An island means isolation, which means that the factors that remain are amplified. So it is in Lost.
I remembered hearing about this show in high school, so when it went onto Netflix, I added it to my Instant Queue (before this became My List) out of vague curiosity. I think it was after that that I started watching Once Upon a Time, whose creators, you will recall, worked on Lost. Since I knew that they borrowed some of the Lost format for Once, I started to get more curious and began watching the six season show in March or April of last year.
My start was slow. For a while, I didn't like the show much. As you know, I'm not a big fan of watching violence, and since everything is essentially appearing out of context in the beginning of the series, I was having trouble seeing the point to all the fighting and dying and such. Every so often, curiosity and suspense would lead me to watch a few episodes; but overall I would leave long gaps in between. Months passed. I watched other shows more often than this one. I didn't feel connected to the characters, and my disinterest was not enough to overcome my desire to know the secrets of the island.
And then something changed. I moved into season three, and I started getting invested in the characters. It's like everything was different. Enough time had passed for the characters and for me that I cared what happened to them because of what I knew about them in the past and in the present, and enough information had been revealed that I only grew more curious about what else there was to find out. And that's how this show worked: with every new answer you were given, a new question also came. That made it all very exciting to think about and to try and unravel.
By this point, I was starting to like Charlie and Claire, Sawyer and Kate, Desmond, and Sun. Then came along my new favorite character, Daniel. Season three drew me in, and season four may have been my favorite. Season five began with those wonderful time shifts: whereas before we had to deal with separating the past from the present, now we also had to separate out the future. Seeing the plasticity of time brought everything to yet another level. And by this time, you begin to realize that everything you see has a point, even if it is only to illustrate a certain detail about a person's character.
But with the mixed up timeline, the slowly released information, and all of that, I went into season six expecting answers. If a show ends simply because the station doesn't renew it, lack of answers can be forgiven. But if they know it's ending, it has to come to a good end. And so all through this the last season, I was wondering how it was all going to end. I was waiting for answers. With episodes like "Ab Aeterno," I thought I was finally getting them. I enjoyed "Across the Sea" and wondered how they would tie everything in that episode into everything we had seen in all the other episodes. I thought that since the series finale was long, it would cover quite a bit of ground.
And then I watched that much-debated episode. That is, I didn't know it was much-debated until after I'd finished it. There was so much hugging in this episode--I thought that maybe it would have been okay for people who hadn't raced through the second half of the series like I had. But then I began to wonder why the hugging had taken the place of the answers.
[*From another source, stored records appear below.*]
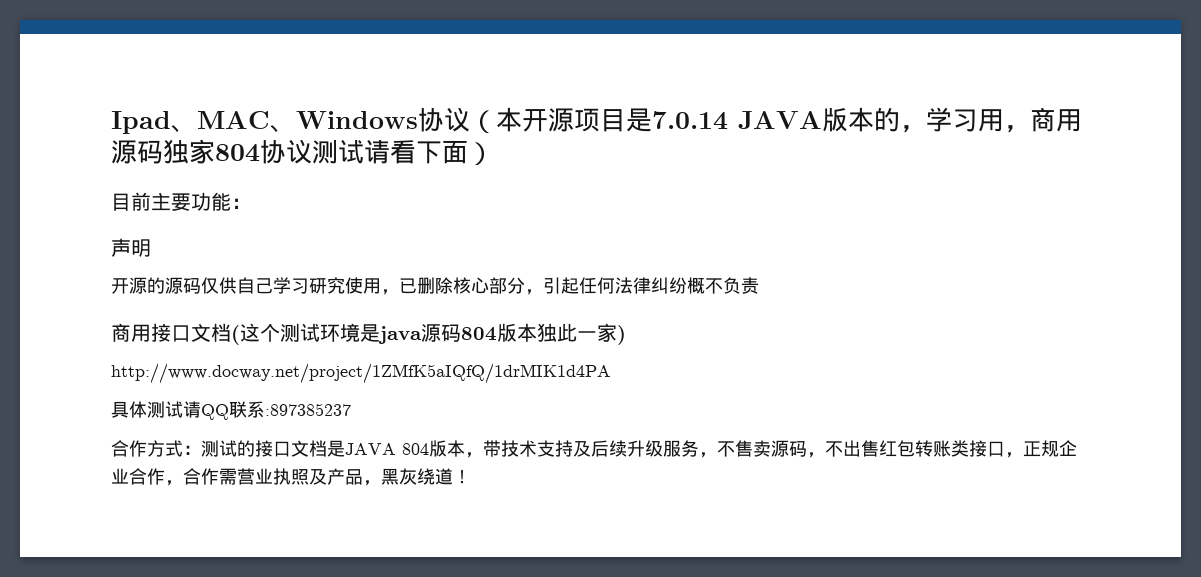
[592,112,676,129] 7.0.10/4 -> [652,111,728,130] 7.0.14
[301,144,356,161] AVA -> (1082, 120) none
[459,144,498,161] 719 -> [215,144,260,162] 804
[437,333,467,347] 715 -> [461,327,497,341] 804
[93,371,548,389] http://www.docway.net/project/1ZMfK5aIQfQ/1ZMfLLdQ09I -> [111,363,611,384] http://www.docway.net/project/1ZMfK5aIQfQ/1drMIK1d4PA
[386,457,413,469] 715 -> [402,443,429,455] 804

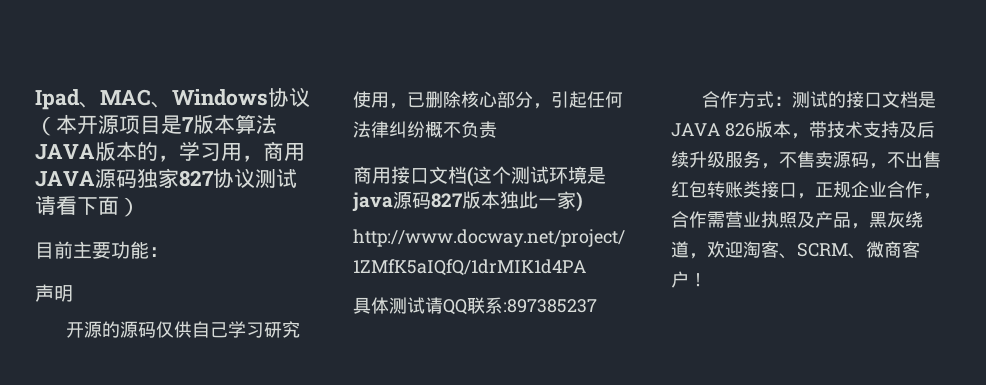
[652,111,728,130] 7.0.14 -> [182,114,277,134] 7版本算法
(1082, 120) none -> [35,171,95,187] JAVA
[215,144,260,162] 804 -> [179,170,214,187] 827
[461,327,497,341] 804 -> [431,193,462,208] 827
[402,443,429,455] 804 -> [724,123,755,137] 826
(453, 476) none -> [689,241,920,259] [671,271,689,288] ，欢迎淘客、SCRM、微商客户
The more I pondered, the more disappointed I became. All the while this show lasted, we were led to believe that there were many answers to be discovered. We learned some, like what the black smoke was (although did we really learn what the thing was that was the black smoke?), but others were simply ignored. Everything that we thought would be important was suddenly tossed aside in favor of a generic love-is-friendship atmosphere. Wait, what? I was initially not interested in this show because of the violence, and then it ends in a blaze of gooey hugging? And why the church? I've certainly nothing against churches (just ask where I am Sunday mornings), but why bother to include a church if it's a generic, overly-obvious all-denominations church with a stereotypical, over-used white light? Why?
The thing is, I was expecting the ending of this show to be more along the lines of what "Across the Sea" could have led to. I was expecting an ending more like the tone A Series of Unfortunate Events ends on. That's also a series where I had no idea how it would end, and its final book (like Lost's final episode) was likewise simply called The End. I was expecting more of that other-worldly, mythological atmosphere, accompanied with an ending for some of our characters and perhaps a beginning for others. At one point, I was expecting Alex and Carl to be the surviving young couple, like Cosette and Marius in Les Mis. I also thought that maybe Aaron might be the one to act as the next generation; that would explain the never-explained thing about pregnancies on the island.
But instead we ended up with half an ending. We never really saw most of the characters leave the island, and we didn't really get to see what happened to all of them. We just got to see them reconnect in an alternative universe, in-between world after death. The theme, I suppose, became about how we all have the choice to react to our circumstances. You can react with good or with bad (I don't care if that is grammatically incorrect). And the times when you react with good will, ultimately, be the most important ones. But, really? Is that what we, as an audience, were trying to discover while watching this show? I feel like it could have had this theme--if it had been handled a little differently toward the end. I wanted to see Hugo and Ben on the island, what happened to everyone who got off the island on the plane, and have some further way of connecting all the little things we knew about the island.
At the same time, it's as if the ending didn't really matter. Just as what mattered for the characters was the time they spent together on the island, what mattered for us as the audience was the time we spent learning about this group of people and guessing what was coming next. This puzzle of a show was fun times to try and unpuzzle. If the final picture wasn't exactly what I expected, that doesn't change the fact that a puzzle show with good production values is quite nice to come across. Now will you help my mind find its way back to Earth?